Early research in 1986 demonstrated that vitamin D treatment of macrophages significantly inhibited M. tuberculosis growth (Rook et al., 1986). Current investigations into vitamin D’s anti-mycobacterial activity primarily emphasize its indirect enhancement of host immune function. However, prior studies have validated vitamin D’s direct inhibitory effects on M. tuberculosis. In 2012, Greenstein et al. confirmed the direct inhibition of M. tuberculosis growth by vitamin D in vitro (MIC = 64 μg/mL) (Greenstein et al., 2012). However, further research is warranted to elucidate the mechanism of vitamin D’s in vitro inhibitory effects on M. tuberculosis.

This review summarizes the immune response to M. tuberculosis infection, followed by an overview of vitamin D synthesis and metabolism, and explores the potential mechanisms of vitamin D in combating M. tuberculosis infection. In recent years, an increasing number of studies have found that vitamin D not only has a good preventive effect on the occurrence of chronic diseases, but also promotes the release of anti-inflammatory cytokines at high vitamin D levels (Argano et al., 2023). In addition, the discovery of good antibacterial effects of vitamin D on Staphylococcus aureus, Pseudomonas aeruginosa, Helicobacter pylori and Candida albicans suggests that vitamin D may be a potential candidate for the development of drugs against M. tuberculosis. Current reports on vitamin D’s anti-tuberculosis effects primarily focus on its ability to modulate host immune function, indirectly exerting its anti-tuberculosis effects. The potential mechanisms of vitamin D’s anti- M. tuberculosis effects include: 1) Regulation of immune cell function; 2) Modulation of the inflammatory response; 3) Direct inhibitory effects on M. tuberculosis. However, there is a paucity of research on the direct inhibitory effects of vitamin D on M. tuberculosis growth in vitro and in vivo, and the mechanisms underlying these effects. While in vitro studies have demonstrated that vitamin D activates immune cells and exerts anti-inflammatory effects by regulating inflammatory cytokine secretion to limit M. tuberculosis spread in vivo, in vivo experiments have largely been limited to the animal level, with limited efficacy in clinical trials. Some studies have even reported no significant difference between TB patients treated with vitamin D and the control group (Ganmaa et al., 2020). Therefore, the role of vitamin D in TB remains debated. Potential factors contributing to these discrepancies include insufficient sample sizes, inaccurate data, comorbidities, variations across countries, regions, or genders, inconsistencies in patient immune status, uncertainty regarding optimal vitamin D supplementation levels, and potential metabolic interactions between anti-M. tuberculosis drugs and vitamin D, all of these issues warrant further investigation.

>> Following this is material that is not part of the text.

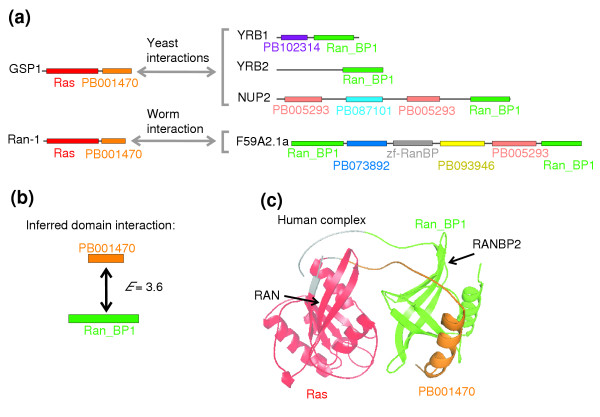
Domain interactions of Ras family members with nuclear pore proteins. (a) Yeast and worm Ran signal-transducing proteins interact with proteins that have Ran-binding domains [Pfam:PF00638, Ran_BP1], often found as components of nuclear pore complexes. Domain structures of the relevant interacting proteins are shown. Domains of proteins are colored boxes connected by a gray line. Protein names are in black to the left of each protein's domain structure schematic. Pfam-A domain names and Pfam-B accession numbers are the same color as the domains they label. Domain structures are schematic and are not to scale. (b) We find evidence for the interaction of a Pfam-B domain [Pfam:PB001470] the Ran_BP1 domain (E = 3.7). (c) Structural evidence [PDB:1RRP] [43] confirms that the domains PB001470 and Ran_BP1 interact, consistent with our prediction.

Despite these limitations, the role of vitamin D in TB prevention is significant. Sufficient vitamin D levels can augment host immune defenses, thereby mitigating the risk of M. tuberculosis infection. Vitamin D supplementation may be an effective preventative strategy, particularly in high-risk regions and susceptible populations (Aibana et al., 2019). The potential adjuvant role of vitamin D in TB treatment has been preliminarily confirmed, suggesting broad application prospects. Future research should elucidate the mechanisms of vitamin D in TB treatment, optimize clinical application protocols, and investigate its synergy with other anti-tubercular drugs. With further research and clinical experience, vitamin D is poised to become a crucial adjunct in TB treatment, playing a more significant role in global TB prevention and control, and offering novel strategies and methodologies.